É o próprio relatório a reconhecer que, nesta época (tempo seco), as temperaturas andarvam entre os 39 e os 44 graus, à sombra, e entre os 55 e os 70º ao sol, e que nesas condições, (i) a guerra tinha que parar das 10 da manhã às 16h da tarde, precisando um soldado metropolitano de 8 a 10 litros de água (!)...

Nesta operação em que os guerrilheiros e a população por eles controlada passaram simplesmente para o outro lado do Rio Corubal (com os cães, os porcos, as galinhas...) (não havia paras, comandos nem fuzos do outro lado...), o verdadeiro inimigo das NT foi, de facto, a desidratação, além dos problemas alimentares: o tipo de rações que deram aos nossos soldados ( a ração dita normal) era tão má que provocava uma sede horrível: ao segundo dia, já não se comia; ao terceiro, começava a haver problemas...

Tratou-se de uma operação onde se foi a lugares míticos, como a mata do Fiofioli, junto ao Corubal, mas ninguém encontrou médicos e enfermeiras cubanas... Hospitais de campanha, sim, mas já abandonados, uns meses antes. Destruiram-se muitas toneladas de arroz, mataram-se milhares de animais, queimou-se tudo o que era tabanca... Em contrapartida, houve 24 flagelações do IN, mas os guerrilheiros seguiram as regras da guerrilha: retirar quando o inimigo, ataca: atacar, quando o inimigo retira... O autor do relatório, irritado, queria que os tipos do PAIGC se apresentasse de peito feito às balas e dessem luta...

O mais caricato e divertido desta operação é que o pessoal deitou fora as rações de combate e desatou a comer leitão assado no espeto!

Este é um cínico relato da dura condição da guerra da Guiné, vista pelo lado dos tugas. Por outro lado, há críticas veladas, do autor do relatório, ao Comandante-Chefe, ao Quartel General e à Força Aérea (que se teria comportado como umas verdadadeira prima dona...).

Há coisas, pouco abonatórias pars as NT, que se passaram neste operação e que eu deixo à atenção e consideração dos tertulianos e demais visitantes deste blogue. Cada um de vós que faça a sua leitura desapaixonada... Aqueles de nós, que foram operacionais, rever-se-ão mais facilmente no cenário que foi o da Op Lança Afiada... Sobre o desempenho dos actores, já não vale a pena assestar as bateria da crítica... Felizmente que a guerra acabou! War is over, baby! (*)

Seria interessante ouvir, entretanto, o depoimento de camaradas do BCAÇ 2852 que participaram na Op Lança Afiada. Infelizmente, ainda não temos ninguém dessa unidade, na nossa tertúlia.

Para uma correcta localização das povoações ao longo da margem direita do Rio Courbnal, consulte-se o mapa, dos Serviços Cartográficos do Exército, relativo ao Xime, disponibilizado, mais uma vez, pelo nosso amigo e camarada Humberto Reis, ex-furriel miliciano da CCAÇ 12 (Bambadinca, 1969/71). O mapa do Xime deve ser complementado por outros comop Fulacunda, Xitole e Bambadinca, também disponíveis on line.

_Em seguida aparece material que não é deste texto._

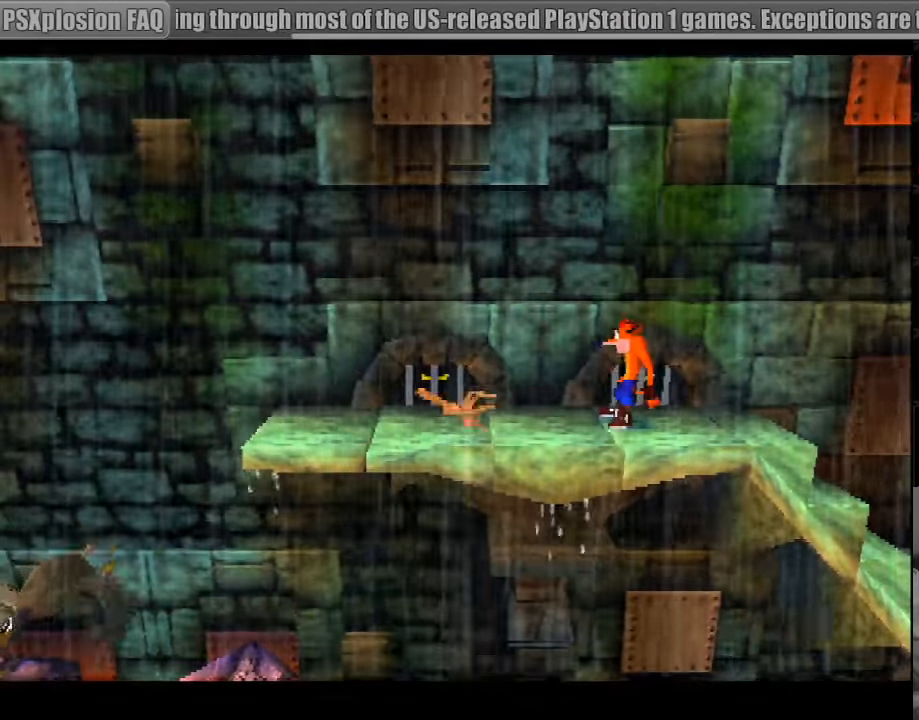
{"buttons": ["DPAD_LEFT"], "events": [[217, "DPAD_LEFT", "down"]]}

Deixem-me só lembrar que, dois meses depois desta operação, o PAIGC retribuiu a visita das NT e apareceu às portas de Bambadinca em força: mais de 100 homens, três canhões sem recuo, montes de LGFoguetes, morteiros... Esse ataque ficou célebre: os tipos de Bambadinca foram apanhados com as calças na mão, faziam quartos de sentinela sem armas; enfim, um regabofe... Claro que no dia seguinte o Caco Baldé deu porrada de bota a baixo, nos oficiais todos, do tenente-coronel (o célebre Pimbas) até ao capitão da CCS...

Um caso exemplar, divertido e hilariante, da guerra da Guiné... A sorte dos gajos de Bambadinca foi os canhões s/r terem-se enterrado no solo e a canhoada cair na bolanha... Quando nós, periquitos da CCAÇ 2590 (futura CCAÇ 12), lá passámos, uma semana depois, vindos de Bissau e do Xime a caminho da nossa estância de férias (Contuboel, um mês e meio de paraíso... seguido depois de18 meses de inferno...quando fomos justamente colocados no Sector L1), os nossos camaradas da CCS do BCAÇ 2852 ainda estavam sem pinga de sangue...

"Podíamos ter morrido todos", dizia-me 1º cabo cripto Agnelo Ferreira, da minha terra, Lourinhã... Fomos depois nós , para lá, com os nossos nharros, e em 18 meses nem um tirinho: que o respeitinho (mútuo) era muito bonito... Porrada, porrada, era só quando a gente se atrevia a meter o bedelho na terra deles, que já estava "libertada"... Eu faria o mesmo, na minha terra...

Na história do BCAÇ 2852, o ataque a Bambadinca é dado em três linhas, em estilo telegráfico:

"Em 28 [de Maio de 1969], às 00H25, um Gr In de mais de 100 elementos flagelou com 3 Can s/r, Mort 82, LGF, ML, MP e PM, durante cerca de 40 minutos, o aquartelamento de Bambadinca, causando 2 feridos ligeiros".

L.G.


Op Lança Afiada (8 a 19 de Março de 1969) (IV e última parte) (**)

Fonte:

Extractos de: Guiné 68-70. Bambadinca: Batalhão de Caçadores nº 2852. Documento policopiado. 30 de Abril de 1970. c. 200 pp. Cap. 64-71. Classificação: Reservado (Agradeço ao Humberto Reis ter-me facultado uma cópia deste valioso documento em formato.pdf).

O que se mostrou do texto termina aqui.